* Exercise requirements
**A)** Summarize the passage about Anne's oratorio poem in two sentences.
**B)** In the passage about Anne's oratorio poem, what did Anne say the word oratorio in the title came from?
**C)** Write a continuation of the passage about Anne's oratorio poem, picking up right after its final line.

* Text section
No movement now, not even
of air entering and leaving
the lungs. No cell twitching,
performing its functions, no
metabolism burning its chemicals,
no exchange of by-products,
elegant symmetry. The body
innocent, not cold yet, still
seemed the same, the skin
still pliable, still supple,
except for the terrible static
of the darkened room.
Mostly, Anne used Jamie's words for this eleven-part poem. According to
Anne, some of Jamie's words have such importance that they were like
singing [musical] notes.
Anne described the structure of this work as a poetic compression. It took
her nine months to write it. The hardest piece to create was "Dear America,
My Son", the closing subpoem. She said while she doesn't normally keep a
journal, she had to for several months before she could write the closing.
WHY WAS THE WORD ORATORIO CHOSEN FOR THE TITLE?
Anne said it came from the idea of oration and what an orator would do.
She said it was somewhat tongue in cheek, because it doesn't have the
elevation of historical and mythical elements. However, she added that
there is a sacredness in Jamie's approach.
Oratorios are somewhat like operas in that they are large-scale music
events with an orchestra and singers. The difference is there are no
costumes, scenery, or acting. The themes of well-known oratorios of the
past are usually religious.
When Steiny asked if Anne had thought of expanding this work so that it
becomes a bone fide oratorio, she answered, "I spoke for Jamie without
pretending to be Jamie. I felt that the work shouldn't get too big for its
britches." Nonetheless, Anne said she would like for the work to be
presented again.
WHAT WAS IT LIKE TO HAVE THE ACCOMPANYING MUSIC?

* Excerpted data
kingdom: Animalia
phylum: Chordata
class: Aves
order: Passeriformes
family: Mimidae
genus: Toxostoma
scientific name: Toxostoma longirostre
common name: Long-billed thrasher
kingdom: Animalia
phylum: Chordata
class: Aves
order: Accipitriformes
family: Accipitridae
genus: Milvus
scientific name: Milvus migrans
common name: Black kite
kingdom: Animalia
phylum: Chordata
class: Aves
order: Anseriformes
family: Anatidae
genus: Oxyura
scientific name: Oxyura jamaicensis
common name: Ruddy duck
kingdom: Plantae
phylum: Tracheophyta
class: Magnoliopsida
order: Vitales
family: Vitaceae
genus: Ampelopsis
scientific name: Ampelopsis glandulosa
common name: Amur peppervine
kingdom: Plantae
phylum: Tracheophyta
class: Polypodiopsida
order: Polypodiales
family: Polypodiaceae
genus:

* Per-task answers
**A)** Anne wrote an eleven-part poem mostly in Jamie's words and called its structure a poetic compression. It took her nine months, and the closing subpoem, "Dear America, My Son," was the hardest, requiring her to keep a journal for several months first.

**B)** The idea of oration and what an orator would do.

**C)**
For Anne, the piano and trumpet were other voices. "I didn't feel like I was
alone because these voices were joining me." She also said that every time
they put the music with her words, the result was different. It was more
improvisation than an exact presentation of words and music.
The music was a mix of tonal and dissonant expressions. Unlike the
Schumann Dichterliebe played earlier in the concert, Noam Faingold's
music could not have stood alone without the words. Happily, The Jamie
Raskin Oratorio music was performed by two outstanding and passionate
performers—Carl Banner on piano and Chris Royal on Trumpet.
WHAT WAS THE GOAL FOR WRITING THIS WORK? DID POLITICS
PLAY A ROLE?
"Absolutely," Anne affirmed, "these things [about the January 6
insurrection] needed to be said. I did this kind of thing [addressed pressing
issues] in my book, The Transmutation Notebooks: Poems in the voices of
Charles and Emma Darwin." Coincidentally, Steiny read Raskin's book Unthinkable during the Democratic National Convention (DNC) and felt it
was the blueprint for what was presented at the DNC, down to the use of
the word weird which is peppered throughout his book. The Jamie Raskin
Oratorio ends with a Walt Whitmanesque close that sums up the violence
of the January 6 insurrection, quotes Thomas Paine, a hero of Jamie and
Tommy (We have it in our power to begin the world again) and quotes the
preamble of the U.S. constitution (In order to form a more perfect union)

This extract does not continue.